[Electronic design files]
★ ★ ★

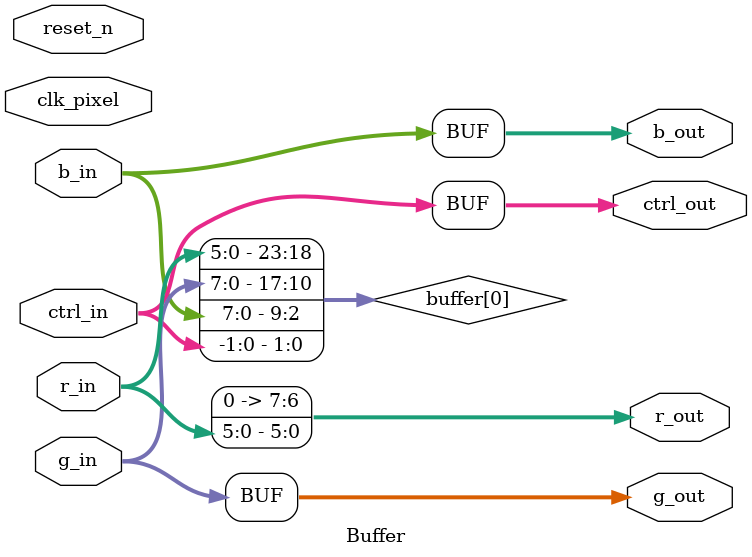
<source format=sv>
module Buffer #(
    parameter CTRL_WIDTH    = 0,
    parameter COUNTER_WIDTH = 10,
    parameter DELAY         = 0
) (
    input logic clk_pixel,
    input logic reset_n,
    input logic[7:0] r_in,
    input logic[7:0] g_in,
    input logic[7:0] b_in,
    input logic[CTRL_WIDTH-1:0] ctrl_in,
    output logic[7:0] r_out,
    output logic[7:0] g_out,
    output logic[7:0] b_out,
    output logic[CTRL_WIDTH-1:0] ctrl_out
);

    logic[CTRL_WIDTH+24-1:0] buffer[DELAY:0];

    assign buffer[0] = {r_in, g_in, b_in, ctrl_in};
    assign {r_out, g_out, b_out, ctrl_out} = buffer[DELAY];

    always_ff @(posedge clk_pixel, negedge reset_n)
        if (reset_n == '0)
            for (int i = 0; i < DELAY; i++) begin
                buffer[i + 1] <= '0;
            end
        else
            for (int i = 0; i < DELAY; i++) begin
                buffer[i + 1] <= buffer[i];
            end

endmodule

</source>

★ ★ ★

- **TO-DO ITEM**: Track down all lines above with the string "logic" and copy them.

- **YOUR SOLUTION**:
    input logic clk_pixel,
    input logic reset_n,
    input logic[7:0] r_in,
    input logic[7:0] g_in,
    input logic[7:0] b_in,
    input logic[CTRL_WIDTH-1:0] ctrl_in,
    output logic[7:0] r_out,
    output logic[7:0] g_out,
    output logic[7:0] b_out,
    output logic[CTRL_WIDTH-1:0] ctrl_out
    logic[CTRL_WIDTH+24-1:0] buffer[DELAY:0];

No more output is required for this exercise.